I don't know why you are asking me, since you don't believe I am capable of nuanced thought.


I am not the nuanced thought poster but glad to know you can back up your arguments!


Why would I continue to talk in circles with people who ignore what I've already written?


You are correct about one thing - you are talking in circles. You fail to address any reasonable point about extended breast feeding, which by the way, isn't being recommended as stated repeatedly, by returning to the recommendation for exclusive breastfeeding in the first six months.

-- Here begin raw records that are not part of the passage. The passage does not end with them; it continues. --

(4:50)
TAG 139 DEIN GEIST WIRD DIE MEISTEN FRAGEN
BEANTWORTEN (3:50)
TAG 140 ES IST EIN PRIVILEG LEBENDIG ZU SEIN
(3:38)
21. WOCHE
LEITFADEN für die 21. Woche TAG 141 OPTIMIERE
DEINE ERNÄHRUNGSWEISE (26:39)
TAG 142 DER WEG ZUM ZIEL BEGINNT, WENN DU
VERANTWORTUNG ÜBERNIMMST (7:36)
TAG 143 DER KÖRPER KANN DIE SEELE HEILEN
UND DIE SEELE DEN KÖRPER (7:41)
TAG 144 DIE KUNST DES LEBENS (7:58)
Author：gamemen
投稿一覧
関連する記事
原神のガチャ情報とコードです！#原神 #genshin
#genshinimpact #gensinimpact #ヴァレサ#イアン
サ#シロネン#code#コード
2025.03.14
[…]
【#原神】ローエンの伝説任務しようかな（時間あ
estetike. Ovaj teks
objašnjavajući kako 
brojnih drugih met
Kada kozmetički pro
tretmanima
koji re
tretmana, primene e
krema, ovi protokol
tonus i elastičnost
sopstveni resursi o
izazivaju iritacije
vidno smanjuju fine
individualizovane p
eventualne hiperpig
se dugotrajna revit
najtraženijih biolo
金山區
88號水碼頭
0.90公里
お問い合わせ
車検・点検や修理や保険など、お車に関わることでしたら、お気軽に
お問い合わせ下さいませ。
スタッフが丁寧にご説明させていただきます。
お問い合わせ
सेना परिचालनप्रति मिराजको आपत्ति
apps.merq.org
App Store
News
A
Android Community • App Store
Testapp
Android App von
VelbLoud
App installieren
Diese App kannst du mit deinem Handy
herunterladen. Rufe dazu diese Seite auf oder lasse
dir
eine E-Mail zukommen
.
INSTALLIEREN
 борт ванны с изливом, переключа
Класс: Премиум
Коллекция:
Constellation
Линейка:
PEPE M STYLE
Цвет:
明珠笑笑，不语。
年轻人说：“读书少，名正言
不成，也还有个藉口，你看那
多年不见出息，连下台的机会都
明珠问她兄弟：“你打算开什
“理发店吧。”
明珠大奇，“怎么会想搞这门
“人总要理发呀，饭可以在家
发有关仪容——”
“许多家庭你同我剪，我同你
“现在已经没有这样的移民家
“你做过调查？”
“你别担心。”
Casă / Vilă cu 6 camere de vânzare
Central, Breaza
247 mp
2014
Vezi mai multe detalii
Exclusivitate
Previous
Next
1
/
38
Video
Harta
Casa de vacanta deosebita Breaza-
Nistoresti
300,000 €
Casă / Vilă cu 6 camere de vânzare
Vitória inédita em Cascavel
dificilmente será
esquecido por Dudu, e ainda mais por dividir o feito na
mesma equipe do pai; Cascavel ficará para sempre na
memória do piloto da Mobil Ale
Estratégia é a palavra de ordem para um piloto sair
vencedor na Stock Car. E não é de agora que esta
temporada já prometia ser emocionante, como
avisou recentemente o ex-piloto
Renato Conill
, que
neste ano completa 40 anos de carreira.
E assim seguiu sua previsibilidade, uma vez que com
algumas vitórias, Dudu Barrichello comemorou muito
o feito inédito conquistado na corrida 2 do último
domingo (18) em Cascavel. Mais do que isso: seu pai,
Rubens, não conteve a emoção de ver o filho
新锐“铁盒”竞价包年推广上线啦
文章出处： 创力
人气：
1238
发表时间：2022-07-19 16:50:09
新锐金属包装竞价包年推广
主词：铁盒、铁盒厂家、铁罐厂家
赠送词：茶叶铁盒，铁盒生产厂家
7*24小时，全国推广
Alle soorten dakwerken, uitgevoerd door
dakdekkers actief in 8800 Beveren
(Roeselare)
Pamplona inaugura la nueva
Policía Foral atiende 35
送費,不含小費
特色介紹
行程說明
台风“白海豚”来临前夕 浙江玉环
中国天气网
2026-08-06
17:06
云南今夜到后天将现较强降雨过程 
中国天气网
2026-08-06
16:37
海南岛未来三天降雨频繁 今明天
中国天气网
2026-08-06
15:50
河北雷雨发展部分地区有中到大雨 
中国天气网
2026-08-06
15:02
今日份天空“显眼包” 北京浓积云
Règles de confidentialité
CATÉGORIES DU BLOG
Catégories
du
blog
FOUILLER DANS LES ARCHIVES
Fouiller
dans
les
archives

Seriously. Are you away that some women don't hate every minute of breastfeeding like you apparently did? And the AAP is trying to support those who opt to breastfeed beyond the first year. They aren't saying to do it. They are saying that those who opt to do it should be supported.


They are literally telling doctors not to give newborns formula. That is what the guidance says. The mother's needs and interests do not factor at all into that.
Anonymous
Fyi the guidelines also double down on rooming in in the hospital. No more taking the baby to the nursery folks. If you drop your baby due to extreme exhaustion, that's on you, not on the psychopaths that place unproven practices for promoting breastfeeding above all else.
Anonymous
Anonymous wrote:Fyi the guidelines also double down on rooming in in the hospital. No more taking the baby to the nursery folks. If you drop your baby due to extreme exhaustion, that's on you, not on the psychopaths that place unproven practices for promoting breastfeeding above all else.


that’s crazy. it’s like they refuse to listen at all to the stories women have been telling about “baby friendly” hospitals for a decade now.